- **INSTRUCTIONS TO FOLLOW**
Give back the data below word for word. Any image in it should be left out.

Records from a collection:

========================================================================

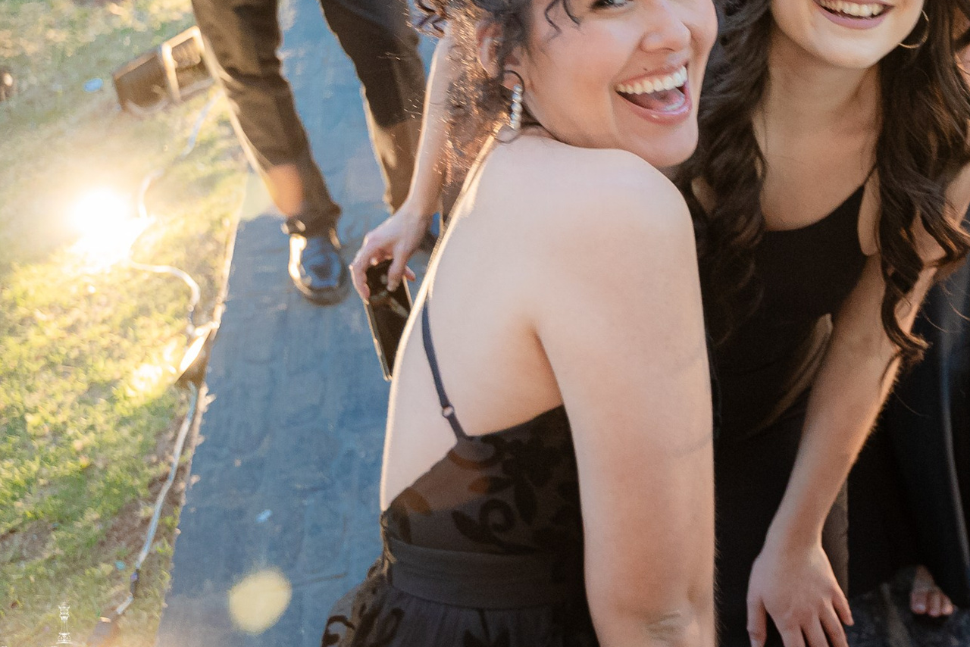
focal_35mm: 56
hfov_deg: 33.3
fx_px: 1509
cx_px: 915
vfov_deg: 23.6
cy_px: 81
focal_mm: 28
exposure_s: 1/100
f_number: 3.2
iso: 2000
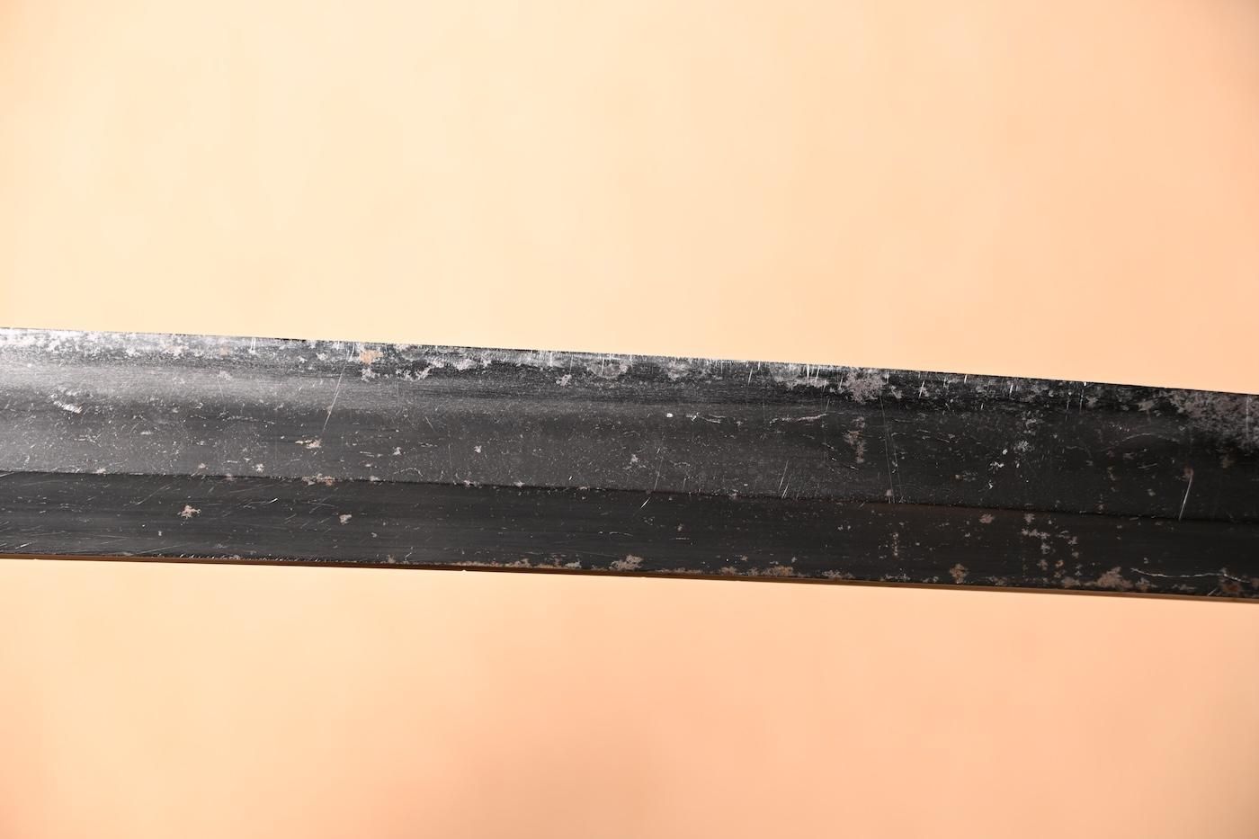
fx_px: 3671
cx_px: 630
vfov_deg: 13.0
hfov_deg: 19.5
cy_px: 420
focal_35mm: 105
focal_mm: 70
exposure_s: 1/2
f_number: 5.3
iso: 100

========================================================================

- **RESULT FOR THIS TASK**
focal_35mm: 56
hfov_deg: 33.3
fx_px: 1509
cx_px: 915
vfov_deg: 23.6
cy_px: 81
focal_mm: 28
exposure_s: 1/100
f_number: 3.2
iso: 2000
fx_px: 3671
cx_px: 630
vfov_deg: 13.0
hfov_deg: 19.5
cy_px: 420
focal_35mm: 105
focal_mm: 70
exposure_s: 1/2
f_number: 5.3
iso: 100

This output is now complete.